Can a plane fly and manouver without the tail fin?

[PatrickAWlson]

13 hours ago, KGM_Roll said:

 

It' more the loss of all flight controls (inc, crucially, elevator) than the loss of stab that caused the crash of japan air 123, if that's the one you think of.

 

Good point.  The DC10 that almost made it down with no hydraulics shows that these planes can be flown with almost nothing but their engines.  However, per your point, the loss of the stabilizer alone did not cause immediate departure from controlled flight.  It did cause the oscillations that eventually brought the plane down in an uncontrolled crash.  Combination of both I guess.  

 

Back to how this would affect WWII planes - maybe the more stable planes could survive the loss of a stabilizer if there was no further control damage and the pilot was very gentle with the controls.  Not at all sure the less stable planes - fighters - could stay in the air.  

 

Edited January 25, 2019 by PatrickAWlson

[PB0_Roll]

Sioux city showed that THIS Dc10, with THIS payload and initial conditions, could be flown with engines only. The sheer talent of crew made it possible to manage a not 100% fatal crash landing, but I can guarantee that most crews won't be able to achieve that much, talented or not, due to initial conditions of failure. It's basically the same for OP question.
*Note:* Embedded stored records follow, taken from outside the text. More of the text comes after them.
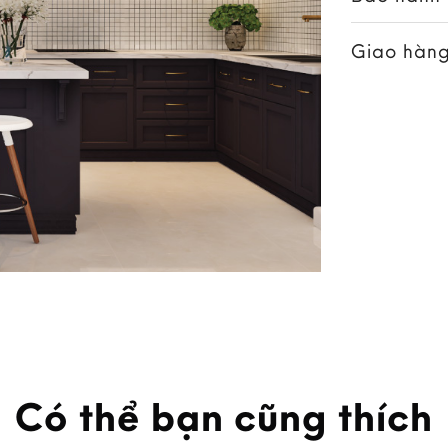
Giao hàng
Có thể bạn cũng thích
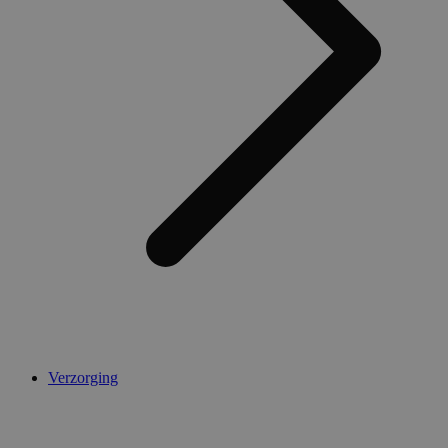
Verzorging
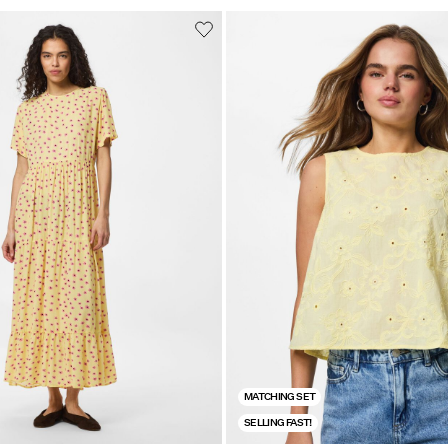
MATCHING SET
SELLING FAST!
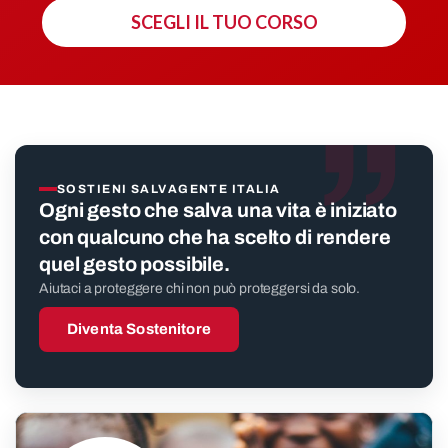
SCEGLI IL TUO CORSO
”
SOSTIENI SALVAGENTE ITALIA
Ogni gesto che salva una vita è iniziato
con qualcuno che ha scelto di rendere
quel gesto possibile.
Aiutaci a proteggere chi non può proteggersi da solo.
Diventa Sostenitore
It is possible, yes, for sure. But most pilots will possibly crash, at landing or earlier, depending on initial conditions.

[EAF19_Marsh]

So as I said way back: loss of rudder is survivable but tricky, loss of whole fin is very bad news, loss of fin plus other control elements is almost always fatal.

 

But no one involved in any of the above would dream of anything but getting down as soon as possible. Manoeuvring beyond the most tender degree under these circumstances is between very ill-advised and all but impossible.

[Hirachi]

 

 

 

[Bremspropeller]

On 1/22/2019 at 3:04 AM, PatrickAWlson said:

A classic and tragic example is the Japanese 747 that went down after a structural failure caused the loss of the entire stabilizer.

 

JAL 123 went down primarily due to the loss of all four hydraulics circuits. The loss of yaw-stability was just a contributing factor and most probably could have been dealt with had pitch- and roll-control been available to a normal degree.

 

The crew was down to differential thrust for directional- and roll control and symmetric thrust for pitch (read: climb and descent) control at a given (read: frozen) trim setting.

They were very much given an impossible problem which nobody really had really trained for.

 

With the experience of the crash and the knowledge that they actually were able to control the airplane for the most part of 32 minutes after the loss of the vertical stabilizer (and all four hydraulic circuits as a consequence), people started having a more serious look at this scenario and subsequent similar events (eg. UA 232 and a DHL Airbus out of Bagdhad) each had a much better outcome than the incident before:

 

JAL 123: crashed into mountain inverted after razing a ridge (4 out of some 520-odd people survived)

UA 232: crash-landed at high sink-rate in the downward portion of a phogoid, but made the airport (more than 50% survived)

DHL: everybody on board walked away